学習障害では“鏡文字”という言葉がよく登場します。文字の左右が逆になっているもので、見えたままを書き写すことが当たり前という子どもに鏡文字を書いてもらうと、その困難さがわかります。つまり、左右を逆転して書くというのは、特殊な技能の持ち主でなければ、なかなかできないことで、それも上手な文字で書くというのは大変なことです。
学習障害のテキストやネット情報を調べていくと、鏡文字は逆さ文字とも表現されていて、その多くは「正しく文字が見えているのに左右を逆に書くこと」と説明しています。その認識に立って、左利きのせいである、とか、左脳と右脳のバランスが取れていないために誤って書く、といった説明がされているのですが、中には正しく見えていない子どももいます。
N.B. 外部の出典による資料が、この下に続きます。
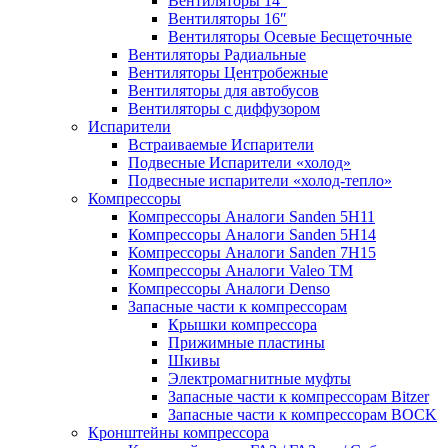
Вентиляторы 14″
Вентиляторы 16″
Вентиляторы Осевые Бесщеточные
Вентиляторы Радиальные
Вентиляторы Центробежные
Вентиляторы для автобусов
Вентиляторы с диффузором
Испарители
Встраиваемые Испарители
Подвесные Испарители «холод»
Подвесные испарители «холод-тепло»
Компрессоры
Компрессоры Аналоги Sanden 5H11
Компрессоры Аналоги Sanden 5H14
Компрессоры Аналоги Sanden 7H15
Компрессоры Аналоги Valeo ТМ
Компрессоры Аналоги Denso
Запасные части к компрессорам
Крышки компрессора
Прижимные пластины
Шкивы
Электромагнитные муфты
Запасные части к компрессорам Bitzer
Запасные части к компрессорам BOCK
Кронштейны компрессора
正しく見えていないという表現は、本人以外が言う言葉であって、本人にとっては文字を鏡に写して見ているのと同じように左右が逆転して見えているのです。こういう状態で鏡文字が見えていることが理解できていないと、いくら正しい筆づかい(実際には鉛筆の動かし方)を教えても解決はできません。本人にとっては、自分の目に正しく見えている文字を逆さに書くように強制されているからです。
その困難さを理解するためには、教科書に書かれている文字を鏡に写して、その見えたとおりの逆さ文字をノートに書き写してみればわかります。空間認識が逆転しているような状態で、見て、書くということを行うと複数の文字を一度に覚えることが難しく、一文字ずつ書き写していくようになります。読むのにも時間がかかり、書くのにも時間がかかり、通常の学習の時間では時間切れになってしまいます。
そんな困難な状態で学んでいるのが、鏡文字で見えている子どもに限らず、学習障害で悩んでいる子どもたちの状況であるのです。